BAE Systems is preparing to bring VR tech to the battlefield
BAE Systems is aiming to bring augmented reality to the battlefield, as it develops a new system that would overlay virtual information on the real world. The company believes that in a timeframe of 20 years we could see the system condensed into a contact lens. Working in conjunction with the University of Birmingham, BAE is confident that the new tech could be applied to provide an edge in battle, or save lives in an emergency situation.
Currently, the only offering comes in the form of a demonstration system, using an Oculus Rift headset as the visual interface, allowing the operator to see the real world alongside a host of virtual information including photos and video streams. However the company and its partners are working on two analogues of the VR tech – a Portable Command Centre and a Wearable Cockpit.
The Portable Command Centre would be contained in a briefcase-sized container, utilizing a headset and a specialized pair of gloves to interact with the VR display. Once set up, it would allow for unprecedented co-ordination of military assets. The virtual command post could be used to monitor live UAV streams and direct troops anywhere in the world, tapping into news and possibly social media content to gain a feeling of a situation on the ground without the need to actually be there. BAE also envisions the system playing host to virtual avatars that give advice when asked – so basically, it would be like Jarvis from Marvel's Iron Man franchise.
Imagine a cockpit that never required a hardware upgrade, and can be constantly reconfigured to the pilot's personal preference.

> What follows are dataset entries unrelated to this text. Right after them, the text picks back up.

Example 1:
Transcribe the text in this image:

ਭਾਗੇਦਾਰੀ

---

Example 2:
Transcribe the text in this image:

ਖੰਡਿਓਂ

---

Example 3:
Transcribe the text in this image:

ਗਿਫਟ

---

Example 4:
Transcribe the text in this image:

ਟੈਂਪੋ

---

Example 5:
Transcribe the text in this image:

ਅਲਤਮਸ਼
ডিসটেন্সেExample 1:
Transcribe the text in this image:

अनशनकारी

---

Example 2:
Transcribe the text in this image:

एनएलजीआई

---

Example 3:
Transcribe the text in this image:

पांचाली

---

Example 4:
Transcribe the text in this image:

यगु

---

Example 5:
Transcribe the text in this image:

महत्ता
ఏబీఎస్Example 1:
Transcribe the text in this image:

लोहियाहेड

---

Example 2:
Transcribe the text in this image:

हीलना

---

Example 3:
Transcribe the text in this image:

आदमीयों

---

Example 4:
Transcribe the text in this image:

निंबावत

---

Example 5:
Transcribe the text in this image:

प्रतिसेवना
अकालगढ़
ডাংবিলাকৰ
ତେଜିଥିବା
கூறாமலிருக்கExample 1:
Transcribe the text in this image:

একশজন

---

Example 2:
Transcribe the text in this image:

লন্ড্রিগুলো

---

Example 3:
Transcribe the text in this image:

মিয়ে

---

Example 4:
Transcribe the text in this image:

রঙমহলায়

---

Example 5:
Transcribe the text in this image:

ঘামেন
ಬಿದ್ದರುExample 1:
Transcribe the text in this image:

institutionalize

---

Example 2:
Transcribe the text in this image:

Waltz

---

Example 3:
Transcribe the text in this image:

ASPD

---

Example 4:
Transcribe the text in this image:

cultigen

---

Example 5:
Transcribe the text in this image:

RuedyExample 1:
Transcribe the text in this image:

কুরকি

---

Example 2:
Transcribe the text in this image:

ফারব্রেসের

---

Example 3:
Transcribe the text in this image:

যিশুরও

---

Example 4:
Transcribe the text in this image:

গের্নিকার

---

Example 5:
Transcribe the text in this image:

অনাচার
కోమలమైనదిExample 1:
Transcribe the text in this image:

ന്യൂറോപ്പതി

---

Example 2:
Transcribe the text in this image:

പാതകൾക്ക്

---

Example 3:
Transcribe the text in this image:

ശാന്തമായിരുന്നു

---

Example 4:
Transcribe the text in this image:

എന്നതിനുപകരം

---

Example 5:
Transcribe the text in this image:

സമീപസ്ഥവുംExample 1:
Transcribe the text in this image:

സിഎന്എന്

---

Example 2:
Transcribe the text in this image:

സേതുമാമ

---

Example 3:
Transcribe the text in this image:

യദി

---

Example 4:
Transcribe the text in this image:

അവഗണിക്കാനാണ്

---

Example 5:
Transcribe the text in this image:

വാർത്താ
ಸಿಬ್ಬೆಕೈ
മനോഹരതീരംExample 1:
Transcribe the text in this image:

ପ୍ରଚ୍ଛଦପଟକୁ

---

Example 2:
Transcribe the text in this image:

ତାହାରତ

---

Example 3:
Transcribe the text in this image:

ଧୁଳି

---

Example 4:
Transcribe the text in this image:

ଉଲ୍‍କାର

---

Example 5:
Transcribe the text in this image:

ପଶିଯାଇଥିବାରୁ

That's what BAE is hoping to achieve with its Wearable Cockpit, pictured above. Any updates could simply be installed on the virtual interface, which could result in savings running into the millions.
BAE concedes that pilots will always have to wear protective helmets, and has hinted that it will attempt to integrate the Oculus Rift-esqe visual element into the helmet itself, possibly using the visor to overlay the virtual information.
The possible applications of the technology are boundless. It could be used to streamline disaster relief operations by allowing for an unprecedented in situ understanding of resource allocation. Of course the most obvious application is in the military sphere. A high-tech VR system would not only allow for incredible real-time battlefield management by military commanders, but would also represent an immersive training solution.
In the long term, the system could be contained in a pair of shades, and from there condensed into a contact lens. BAE states that the next step in the program will be to incorporate the core technologies into a number of more specialized demonstration programs.